» 与えられた指示:
搬送物供給量の制御方法を述べた文章では、レベル検知手段H1,H2は何を検知しますか？

» 与えられた文章:
説明

搬送物供給量制御方法

【課題】コンベヤによる搬送物の供給を、常に定量の体積づつ供給できるようにする。
【解決手段】制御部11によってその搬送速度が制御されるコンベヤ10上に、搬送物2の高さを検知するレベル検知手段H1,H2を設け、そのレベル検知手段H1,H2は、前記搬送物2の高さを検知して信号で前記制御部11へ送信し、その制御部11は、前記信号に基づいて、前記搬送物2の単位時間当たりの供給量が一定となるようにコンベヤ10の搬送速度を自動的に調整するようにした。このようにすれば、搬送物2が、そのコンベヤ10の進行方向に沿って山や谷が断続的に形成された状態で載せられていても、上記レベル検知手段H1,H2によりその山や谷の高さを信号で検出し、その信号に基づいて搬送速度を自動的に調整する。このため、搬送物2の供給を、その体積に基づいて的確に調整し、常に定量の体積づつ搬送先に供給できるようになる。

【発明の詳細な説明】
【技術分野】
【0001】
この発明は、例えば、一般ごみや産業廃棄物、建設廃棄物等の処理設備や、各種プラント等で使用する搬送装置における搬送物供給量の制御方法に関するものである。
【背景技術】
【0002】
一般ごみや産業廃棄物、建設廃棄物等の処理設備や、各種プラント等で使用する搬送装置においては、その処理物や原料等を搬送するに際し、その搬送量が、搬送先の処理能力を超えないように、投入量や搬送速度を加減することにより搬送量が調整される。

» 一覧の抜粋:
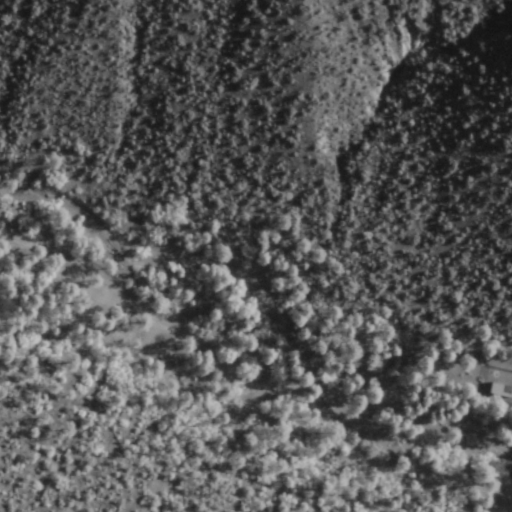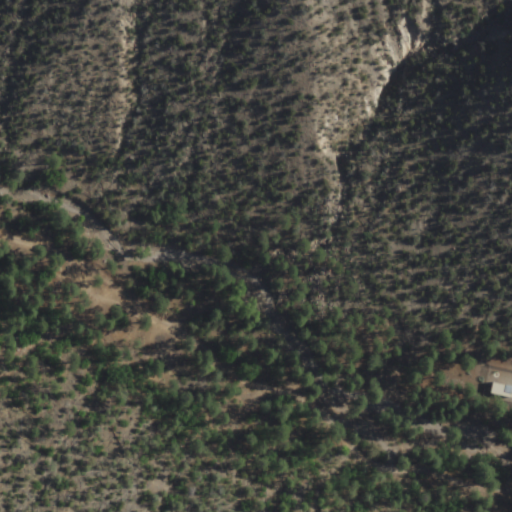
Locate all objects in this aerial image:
road: (249, 381)
building: (501, 391)
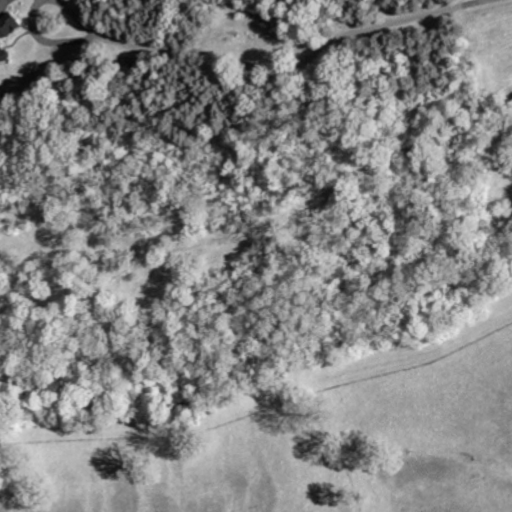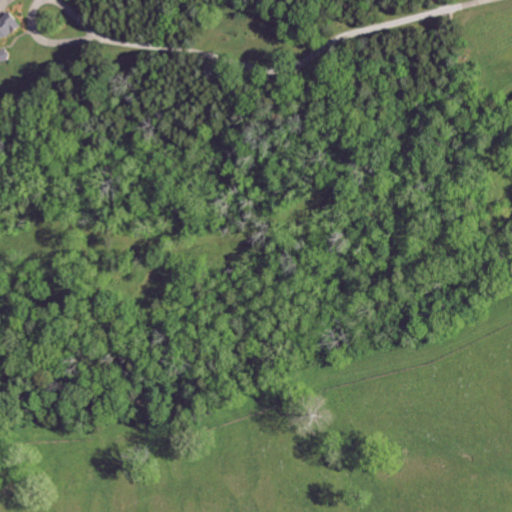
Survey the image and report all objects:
building: (8, 37)
road: (277, 71)
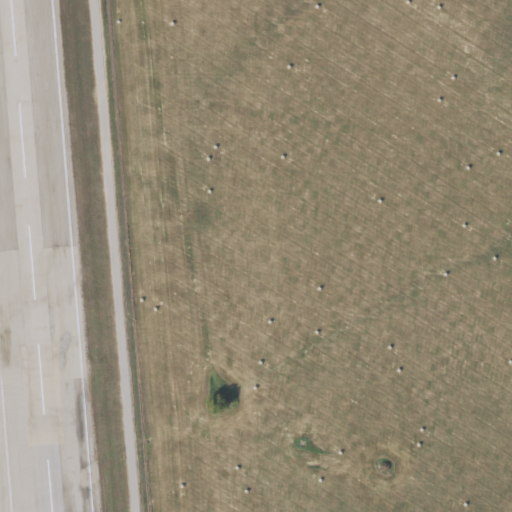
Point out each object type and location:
airport runway: (32, 256)
airport: (63, 269)
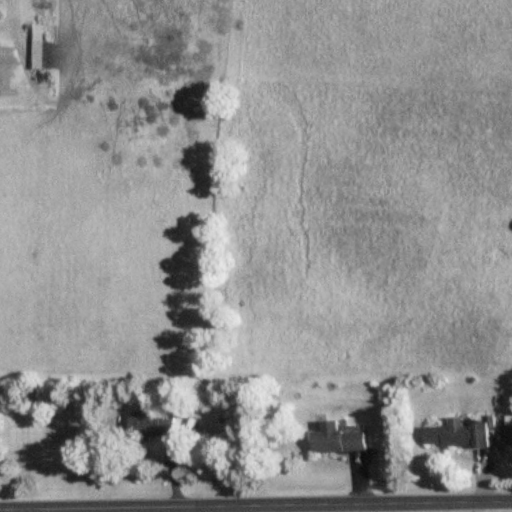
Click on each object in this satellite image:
road: (5, 13)
building: (36, 45)
building: (149, 422)
building: (508, 427)
building: (456, 433)
building: (336, 438)
road: (380, 510)
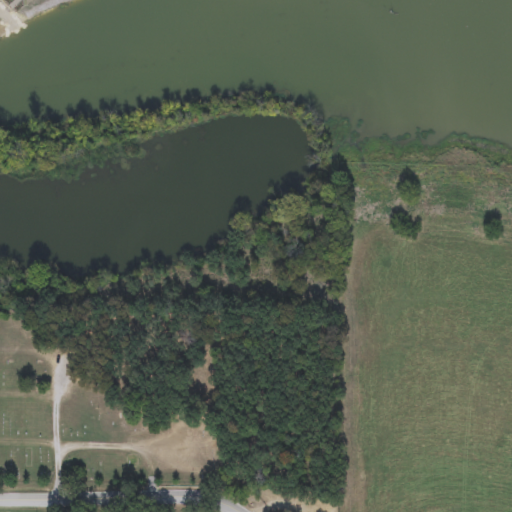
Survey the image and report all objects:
road: (10, 13)
road: (60, 378)
park: (109, 395)
road: (7, 404)
road: (122, 448)
road: (55, 449)
road: (120, 499)
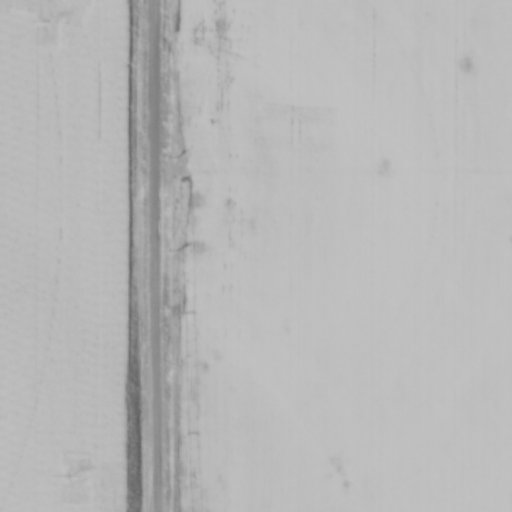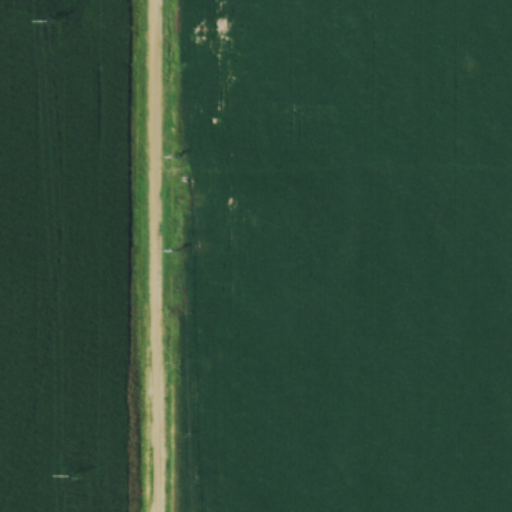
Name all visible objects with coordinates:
power tower: (53, 19)
road: (158, 256)
power tower: (70, 473)
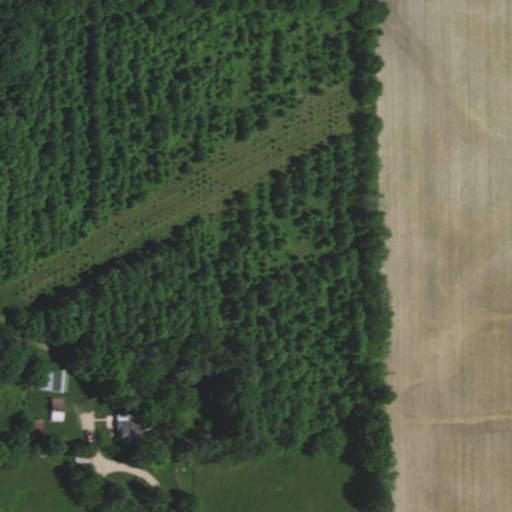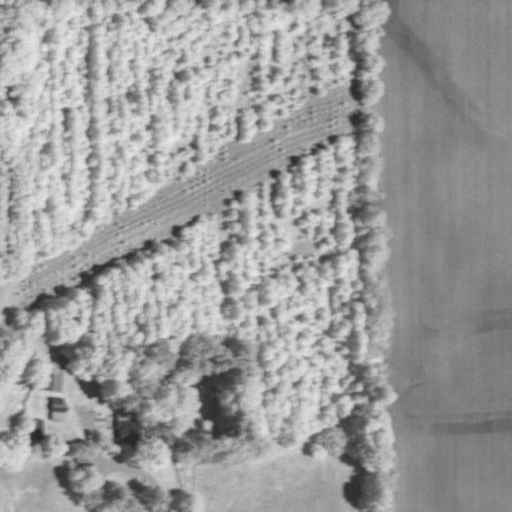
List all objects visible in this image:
building: (47, 381)
building: (123, 428)
building: (28, 429)
road: (159, 466)
building: (78, 468)
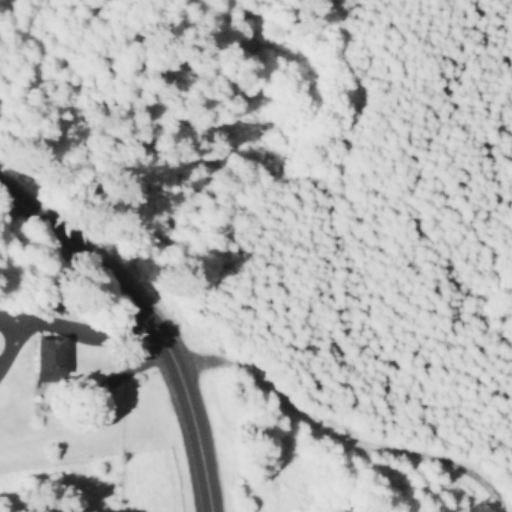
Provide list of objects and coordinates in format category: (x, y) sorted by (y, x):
road: (23, 199)
road: (142, 307)
road: (99, 329)
road: (2, 341)
building: (51, 355)
building: (44, 356)
road: (203, 470)
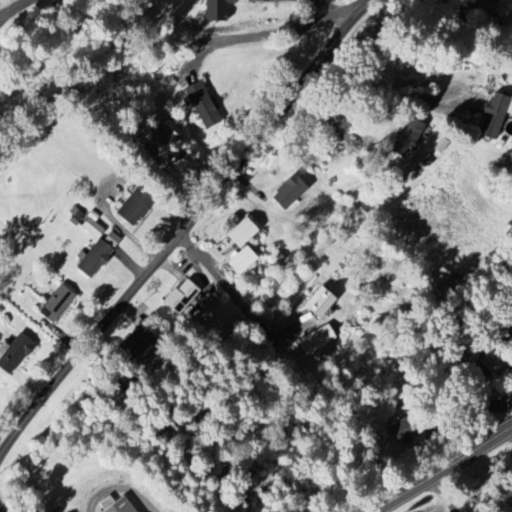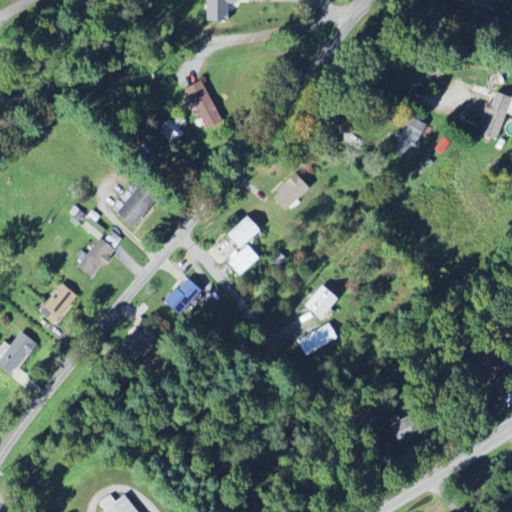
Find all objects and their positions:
road: (14, 9)
road: (269, 33)
railway: (58, 58)
road: (392, 89)
building: (198, 106)
building: (493, 116)
building: (405, 138)
road: (177, 183)
building: (285, 194)
road: (186, 228)
building: (89, 229)
building: (238, 234)
building: (90, 260)
building: (240, 262)
building: (322, 302)
building: (60, 303)
road: (242, 304)
building: (319, 339)
building: (143, 342)
building: (20, 351)
road: (437, 467)
road: (120, 487)
road: (442, 495)
building: (119, 505)
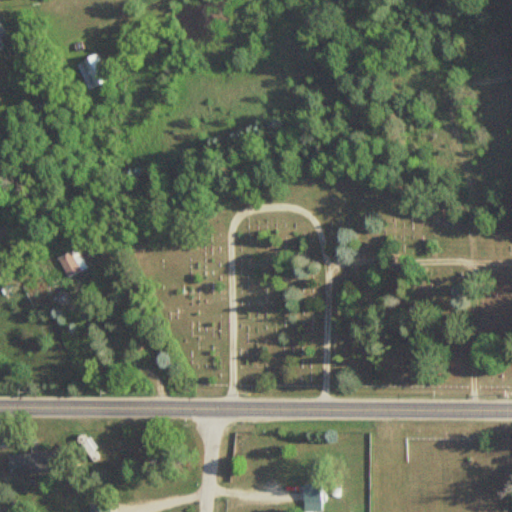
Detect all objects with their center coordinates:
building: (1, 29)
building: (1, 32)
building: (89, 70)
building: (92, 77)
road: (458, 142)
road: (274, 206)
road: (492, 258)
road: (471, 259)
building: (71, 262)
building: (75, 267)
park: (321, 279)
road: (256, 406)
building: (33, 458)
road: (210, 459)
building: (33, 462)
building: (310, 493)
building: (311, 497)
building: (97, 506)
building: (304, 510)
building: (305, 511)
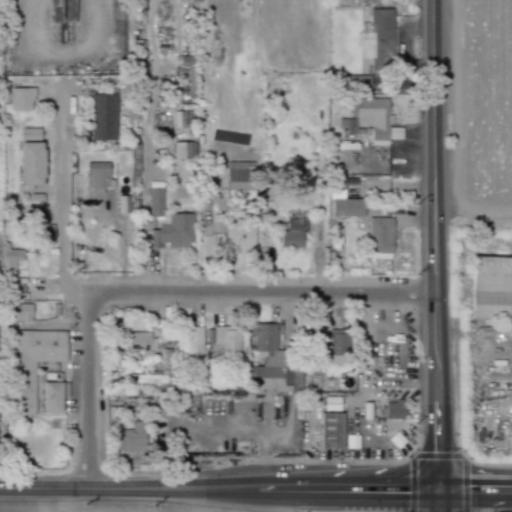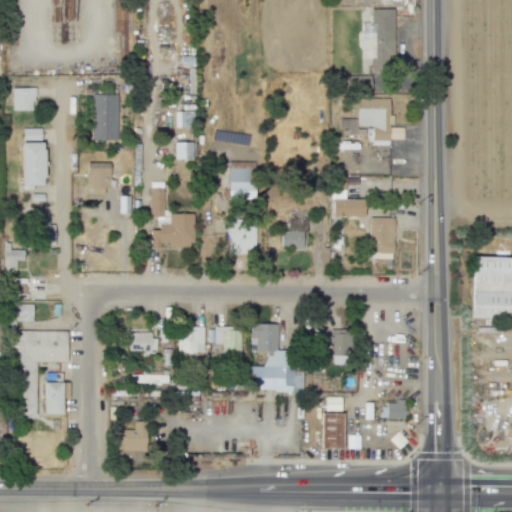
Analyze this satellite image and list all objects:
building: (377, 38)
road: (61, 54)
building: (22, 98)
crop: (488, 100)
building: (103, 116)
building: (182, 118)
building: (374, 121)
building: (30, 133)
building: (182, 150)
building: (30, 164)
building: (96, 177)
building: (239, 182)
road: (144, 187)
road: (61, 199)
building: (346, 207)
building: (168, 224)
building: (39, 229)
building: (293, 233)
building: (239, 236)
road: (434, 245)
building: (11, 258)
building: (491, 287)
road: (168, 291)
building: (227, 339)
building: (189, 340)
building: (138, 342)
building: (338, 342)
building: (27, 358)
building: (271, 362)
building: (147, 377)
building: (51, 397)
building: (391, 409)
building: (330, 430)
building: (131, 438)
traffic signals: (437, 449)
road: (218, 488)
traffic signals: (405, 490)
traffic signals: (473, 490)
road: (474, 490)
road: (49, 499)
road: (125, 500)
road: (189, 500)
road: (437, 501)
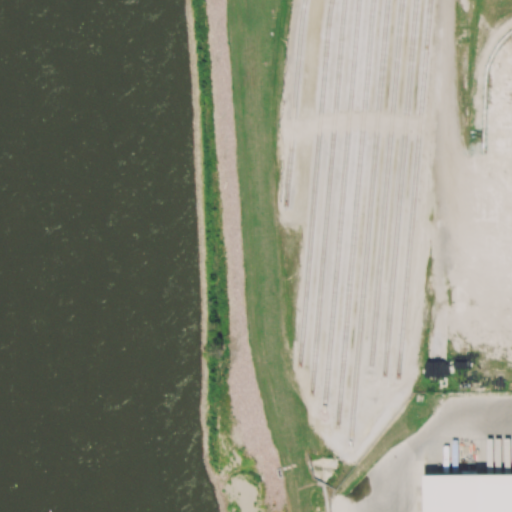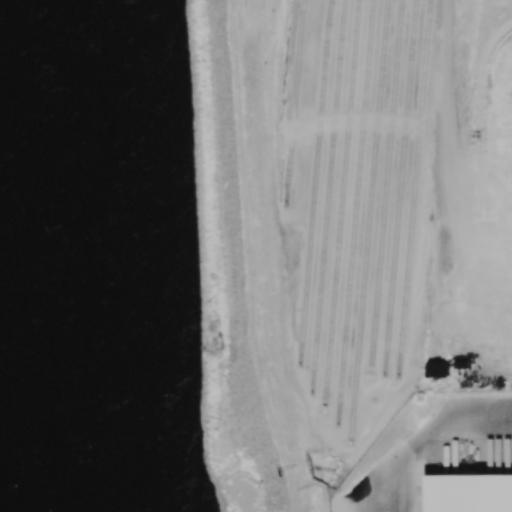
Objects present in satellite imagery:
railway: (296, 102)
building: (498, 107)
road: (438, 152)
railway: (316, 183)
railway: (387, 188)
railway: (401, 188)
railway: (415, 189)
railway: (329, 197)
railway: (343, 205)
railway: (356, 213)
railway: (370, 228)
building: (468, 493)
building: (467, 494)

» 演習の解答:
搬送物2の高さです。